Hierarchy of Nuclear Regulatory Requirements

September 2, 2014 | 6:00 am
Dave Lochbaum
Former Contributor

Nuclear Energy Activist Toolkit #37

NEAT #14 covered the NRC’s regulations and associated guidance documents. NEAT #5 covered the technical specifications, an appendix to the operating license issued by the NRC for each reactor. NEAT #37 explains the relationship between the regulatory requirements in these, and other, sources.

At the top of the hierarchy are laws passed by the US Congress and signed by the president. For example, the Atomic Energy Act of 1954 and the Energy Reorganization Act of 1974 created the NRC and empowered it to promulgate regulations in order to implement its safety mandate.

Using the authority given it by these laws, the NRC developed regulations covering the licensing, operation, and decommissioning of nuclear power reactors. In doing so, the NRC could neither exceed the authorities conferred by these laws nor develop regulations that conflicted with other federal laws (such as the Administrative Procedures Act and Government in the Sunshine Act.) The NRC’s regulations include the licensing of existing reactors and the licensing of new reactors.

Nuclear plant owners submitted Final Safety Analysis Reports and prospective technical specifications to the NRC for review and, hopefully, approval with the operating license. The former described plant design features and associated safety studies showing how the plants would comply with the NRC’s regulations. The latter established the ground rules for keeping the plant within the boundaries of NRC reviewed and approved safety studies.

Similar to how the NRC could develop regulations only within the bounds established by its enabling laws and other applicable laws, plant owners developed Final Safety Analysis Reports and technical specifications within the bounds established by the NRC’s regulations. An exception allowed plant owners to ask for a waiver or exemption from an NRC regulation. If the NRC reviewed the justification accompanying the request and determined that safety margins were not unduly compromised, it allowed the departure.

Workers at each nuclear plant develop hundreds of procedures for the operation, testing, and maintenance of systems and equipment. The review and approval process for these procedures seeks to ensure that the activities will satisfy all applicable regulatory requirements.  In other words, there must be fidelity between procedures, NRC’s regulatory requirements, and governing laws. (There’s a direct link in that NRC’s regulations require that workers use formal procedures when operating, testing, and maintaining safety systems.)

There’s even a hierarchy in the procedures themselves. There are corporate-wide procedures governing activities undertaken at all nuclear plants owned by the company. There are site-wide procedures governing activities undertaken by all departments at a specific site. There are department-wide procedures governing activities undertaken by all workers within a single department. And there are group procedures governing activities undertaken by all workers within a group of a department. In theory, lower-tier procedures conform to and align with all upper-tier procedures, but there are exceptions to every rule.

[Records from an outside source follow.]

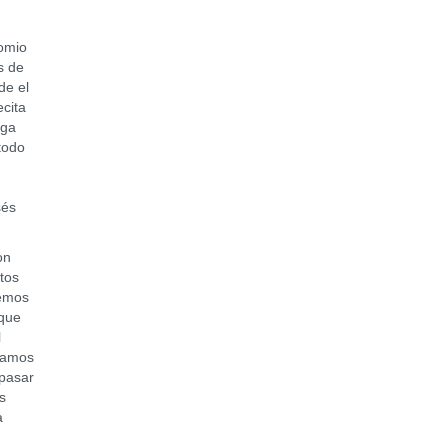
omio
s de
de el
ecita
rga
 todo
sés
on
tos
demos
 que
l
abamos
 pasar
s
a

As covered in NEAT #25, plant owners can modify their facilities and revise their procedures. Sometimes, they can do so without prior NRC review and approval. But if the proposed change reduces safety margin or alters the NRC’s basis for approving the existing safety margin, the owner must seek and obtain NRC’s approval before making the change.

Bottom Line

If it appears the hierarchy is crisp, clean and straight-forward, my apologies for misleading you. There are many requirements from many sources that make it a challenge to ensure compliance with all applicable ones.

An example was described in Fission Stories #83. Workers at the Salem Unit 2 reactor in New Jersey discovered that a charcoal filter in a ventilation system had not been tested as required by the technical specifications. The requirement was to test the filter after 750 hours of ventilation system operation. But the system had been operated for 988 hours since the last test of the filter.

A licensing engineer drafted a report to notify the NRC about the testing failure. During the senior managers’ review of the draft report, a manager observed that 988 hours is after 750 hours and therefore the requirement had not been violated. The licensing engineer pointed out that the tests are normally performed before the ventilation system accumulated 750 hours of operating time, thus violating the “after” requirement. The manager justified this practice as being conservative to the requirement. The “right either way” contention was out-voted and the company reported the failure to properly test the charcoal filter to the NRC.

The challenge facing plant workers and NRC inspectors is in verifying that a lower-level procedure is aligned with the appropriate hierarchy and does not conflict with other applicable requirements.

For example, it is not sufficient for workers and inspectors to verify that an activity was conducted exactly how described within an approved procedure if that procedure violates a regulatory requirement.

This does not mean that each worker has to trace every step in a procedure all the way up through the hierarchy to the Atomic Energy Act. But it does mean that the collective efforts of reviewing procedures during their revision and periodically auditing activities should result in all applicable requirements being met.

The UCS Nuclear Energy Activist Toolkit (NEAT) is a series of post intended to help citizens understand nuclear technology and the Nuclear Regulatory Commission’s processes for overseeing nuclear plant safety.